November 22, 2024

Hockey Hall of Fame 2020: How ex-Devils stars Patrik Elias, Alexander Mogilny did in voting

Mogilny #Mogilny

Patrik Elias scored and set up goals consistently playing 1,240 NHL games over two decades, all of them in a Devils sweater. The Czech left winger also defended about as well as any forward in his era.

The four-time All-Star was a leader. He was first in the NHL in playoff points over a 10-year span. He was a huge part of two Stanley Cup teams.

“There wasn’t nothing that Elias couldn’t do in the game,” said highly respected TSN Canada hockey analyst Craig Button, a former NHL general manager.

Almost nothing. Elias has yet to convince the Hockey Hall of Fame’s 18-member selection committee that he’s worthy of induction.

On his second try, Elias was passed over again Wednesday when the six-member 2020 class was announced.

Five former players were elected – right wings Jarome Iginla and Marian Hossa, defensemen Kevin Lowe and Doug Wilson and women’s goalie Kim St-Pierre – along executive Ken Holland as a builder. They’re tentatively scheduled to be inducted in Toronto on Hall of Fame weekend from Nov. 13-15.

Lowe, who won five Cups with the Edmonton Oilers and one with the Rangers, was elected on his 20th year of eligibility. It took just one ballot for Iginla, who is 16th all-time with 625 goals, and Hossa, who scored 525. Wilson was a seven-time All-Star who won a Norris Trophy, Pierre led Canada to three Olympic goal medals and Holland won three Cups as GM for the Detroit Red Wings

Alexander Mogilny, a dynamic Russian left winger who had a 42-goal season and won a Cup during his two stints as a Devil, was passed over for the 12th time.

Elias, 44, is the Devils’ franchise leader with 408 goals, 617 assists and 1,205 points. In January 2009, his No. 26 was retired and raised to the Prudential Center rafters along with four other franchise greats – Hall of Famers Martin Brodeur (31), Scott Niedermayer (27), and Scott Stevens (4), and Ken Daneyko (3).

“It is one of my proudest moments that I was able to spend my entire career with one team,” Elias said on his jersey retirement night.

Elias is Hall of Fame worthy, too, former Devils long-time GM Lou Lamoriello told NJ Advance Media in 2017.

“Yes,” Lamoriello said. “He was a Devil all his life. He played for the logo. He didn’t cheat anything. He had tremendous talent and he had a career he and his family can be proud of.

“I had him from 18 years old to just about his whole career. He’s a champion. He deserves whatever recognition and accolades that are given.

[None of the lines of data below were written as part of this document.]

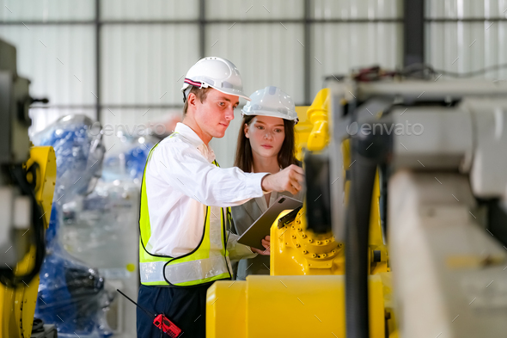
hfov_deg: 20.4
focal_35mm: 100
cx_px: 254
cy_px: 169
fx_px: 1408
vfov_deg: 13.7
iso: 800
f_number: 2.8
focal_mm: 100
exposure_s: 1/202
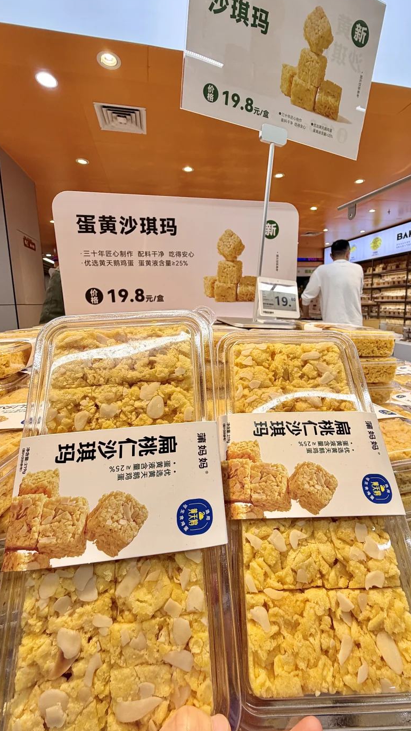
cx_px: 223
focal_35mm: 16
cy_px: 350
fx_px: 310
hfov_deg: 67.0
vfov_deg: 99.3
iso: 40
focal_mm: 2.22
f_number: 2.2
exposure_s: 1/133
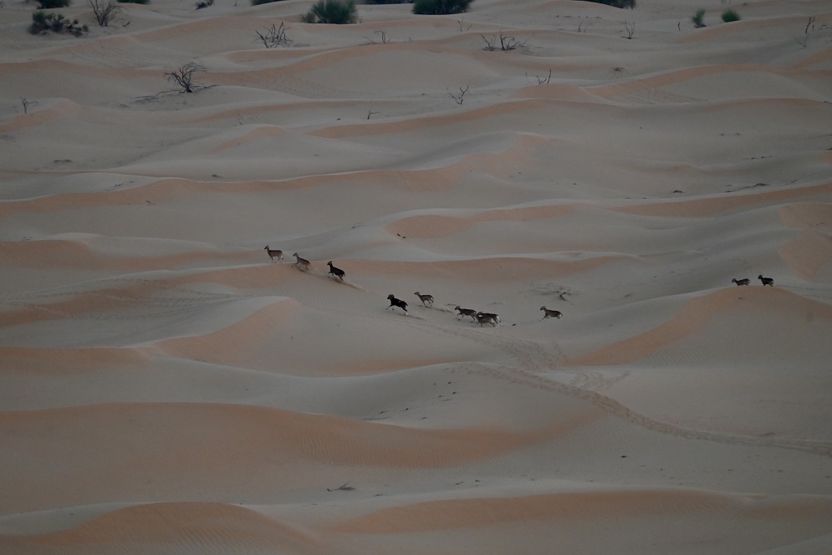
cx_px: 416
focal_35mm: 300
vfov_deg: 4.6
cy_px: 278
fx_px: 6935
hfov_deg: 6.9
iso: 2200
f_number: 5.6
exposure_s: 1/500
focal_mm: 300
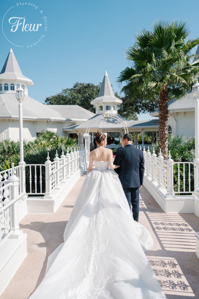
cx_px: 100
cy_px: 150
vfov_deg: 65.5
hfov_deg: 46.4
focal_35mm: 28
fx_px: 232
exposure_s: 1/2500
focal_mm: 28
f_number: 2
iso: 100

He’ll earn it. He played the game the right way, and I’m proud of him.”

Mogilny, 51, was a four-time All-Star and ranks 53rd all-time with 473 goals. His 76 goals in 1992-93 for the Buffalo Sabres tied Teemu Selanne for the league rank and are tied for the fifth most in a season. He also scored 55 playing for the Vancouver Canucks in 1995-96.

What is keeping Mogilny out of the Hall of Fame?

“He wasn’t consistent,” Sabres former director of hockey John Muckler once said. “He’d have ups and downs and you never could get a good read on whether Alex would show up the night he was playing.”

Mogilny, 51, first joined the Devils in March 2000 in a trade from the Canucks, and he ended up being the final puzzle piece to a club that beat the Dallas Stars in the Stanley Cup Finals. The next year, Mogilny racked up 43 goals and 83 points for a Devils team that finished one victory short of repeating, as it lost Game 7 of the Finals to the Colorado Avalanche.

Mogilny spent the next three seasons with the Toronto Maple Leafs, then after sitting out the lockout season in 2003-04, he rejoined the Devils as a free agent in August 2005 on a two-year, $7-million contract. Due to a chronic hip issue, Mogilny scored just 12 goals and 25 points over 34 games in his final NHL season, which included 19 games with the AHL’s Albany River Rats to give the Devils some salary cap relief.

Mogilny was at his best playing for Buffalo on a line centered by Hall of Famer Pat LaFontaine, who remembers his former teammate as one of hockey’s best and dynamic players.

“Just the talent alone, (Mogilny) was thinking the game at another level, and then he had the skill to complement that hockey sense.” LaFontaine told The Athletic in May. “He was just at another level. And I just looked at him like, ‘Wow.’ The things he could do on the ice, I’ve never seen anyone do really at that speed and that quickness and he was just he was a step ahead. He’s just phenomenal.

“Looking back at some of those years, those Buffalo years … Alex was a lot of fun to watch. I was just a co-pilot on the trip.”

Like Elias, Mogilny the wait for hockey immortality continues.

“I think they’re both Hall of Famers,” Button said.